Pittsburgh Pirates SP Gerrit Cole has been a mystery this year. At times, he’s looked like one of best starting pitchers in baseball. Other times, he’s given up more tater tots than your elementary school’s lunch lady. It has been an up and down season for Cole but he may just be turning a corner.
On the season, Pittsburgh Pirates SP Cole is 8-7 with a 4.12 ERA and 4.20 FIP. He has 112 strikeouts and 32 walks in 126.2 innings pitched. The most alarming stat has been the 20 home runs given up. Before this year, his career high was 11. In the month of June, Cole had an ERA of 6.17 but somehow managed a 4-2 record in six starts. The month of July has been a different story as Cole has an ERA of 2.52 and is 2-0 in four starts. Is this month a sign of things to come or just another fluke in the roller coaster that is Cole’s season?
In the month of July, Cole has only given up two home runs. Before this month, the lowest number of home runs given up in a month was five in April. The drop in home runs given up in July is in part due to the lighter contact Cole has given up. Cole is giving up hard contact 25.4 percent of the time in July. In June, that number was 31.5 percent. That number was even higher (34-35 percent) in the first two months of the season. In 2015, the year he finished fourth in Cy Young voting, Cole gave up hard contact 29.5 percent of the time.
Cole is also doing a better job of keeping opponents grounded. In July, Cole is giving up ground balls 53.5 percent of the time. June’s rate was at 45.3 percent. In 2015, Cole forced ground balls 48 percent of the time. Although Cole is giving up a slightly higher rate of fly balls in July than he did in June (29.6 to 27.4 percent), the rate of line drives has dropped from 27.4 percent in June to 16.9 percent in July.
Overall, Cole is getting weaker contact this month than he has all season. Coincidentally or not, Cole’s HR/FB ratio is 9.5 percent in July, down from his season rate of 16.7 percent.
Along with getting weaker contact, Cole is also striking out more batters and walking less. In July, Cole has 26 strikeouts and five walks in 25 innings pitched. His K/9 this month is 9.36, higher than any other month. His K/BB ratio of 5.20 in July is also the highest of any month this season – his K/BB ratio overall this season is 3.61. In 2015, that ratio was 4.59.

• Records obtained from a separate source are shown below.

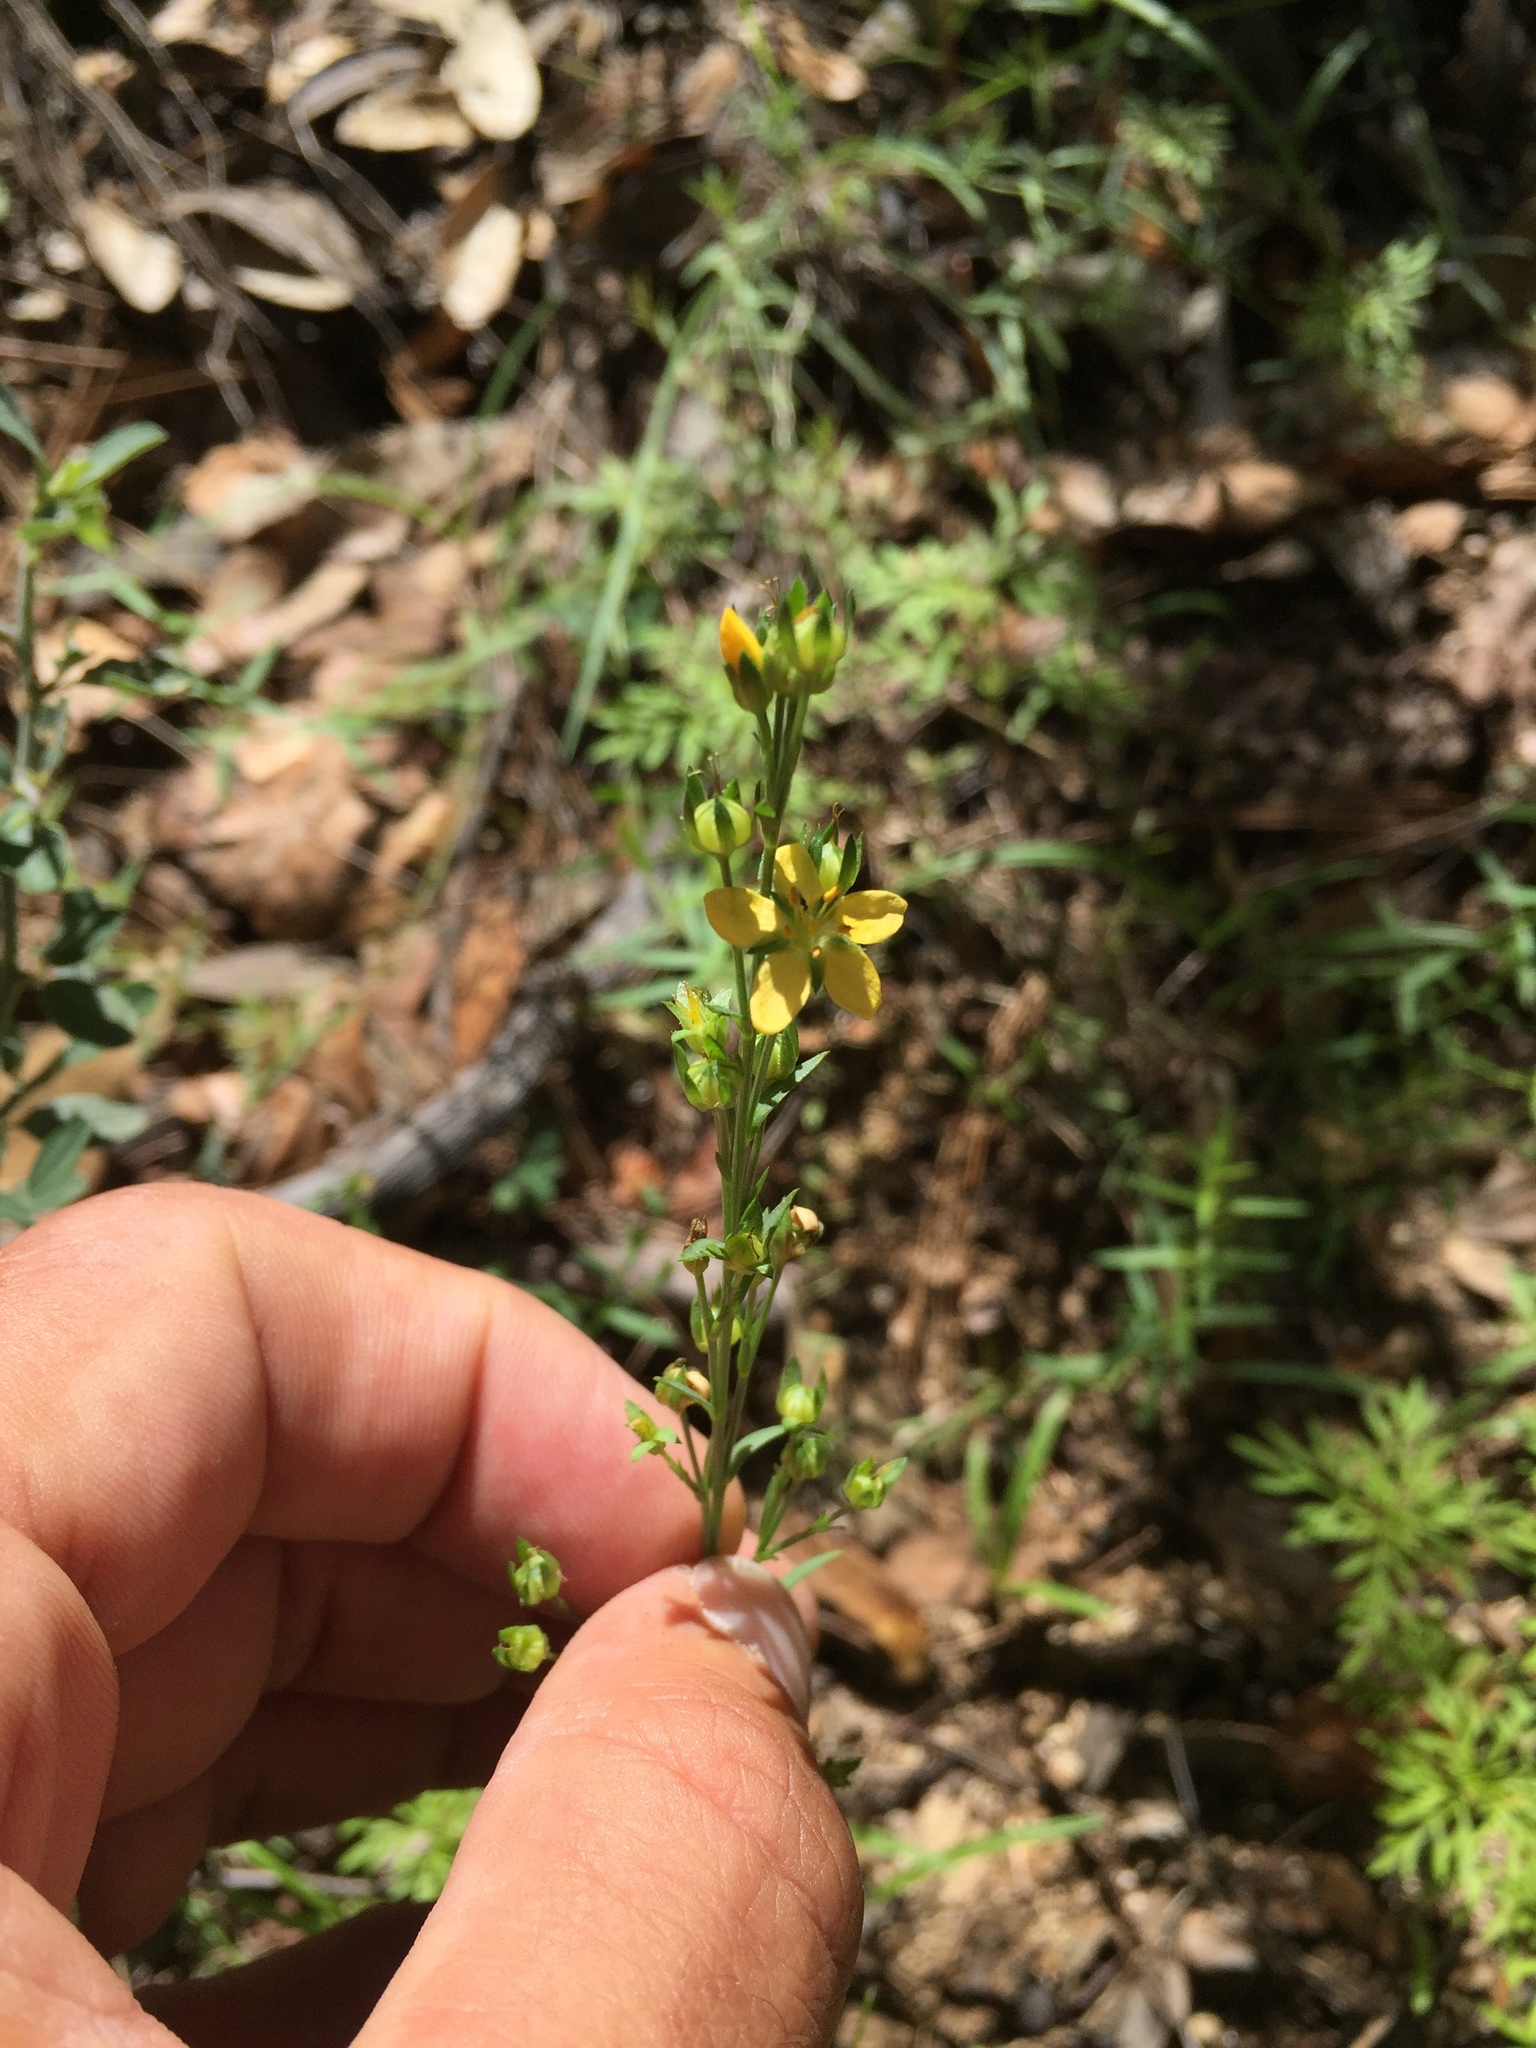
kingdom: Plantae
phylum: Tracheophyta
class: Magnoliopsida
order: Malpighiales
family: Linaceae
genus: Linum
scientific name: Linum neomexicanum
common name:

In the month of July, Cole is striking out more batters and walking less. That paired with getting weaker contact in general has been his major key to success.
How has he adjusted
In terms of overall pitch selection, Cole has been throwing his fastball more. In July, he’s throwing the heat 62.7 percent of the time. Before July, he was tossing fastballs at a rate of 58.6 percent. Cole is throwing his slider less. This month, he’s using it 14.4 percent of the time. Before July, he was throwing the slider 18.1 percent of the time. Both his curveball and changeup have been thrown at about 11-12 percent of the time all year long.
Along with throwing more fastballs, Cole has done a much better job keeping the ball low. This shows Cole’s pitch location before July.
As you can see, there is a lot of red in the middle of the strike zone. There’s not much red in the corners. Now let’s take a look at Cole’s pitch location in July.
Although there is still some red in the middle of the plate, Cole has done a much better job of keeping the ball low and hitting the corners. Even his misses are below the strike zone. Obviously, it is better to miss low than miss right in the middle of the zone.
Some minor adjustments has helped Cole tremendously in the month of July. A slight uptick in fastballs coupled with better pitch location has turned Cole from a guy giving up home runs left and right to a guy looking more like his 2015 self, when he was the unquestioned leader of the Pittsburgh Pirates staff.
This month has been great for Cole but it only has been one month. He needs this to be a starting point. After an injury ridden 2016, Cole may finally be hitting his stride. If he continues to pitch the way he has, it will provide a huge shot in the arm for the Pirates down the stretch.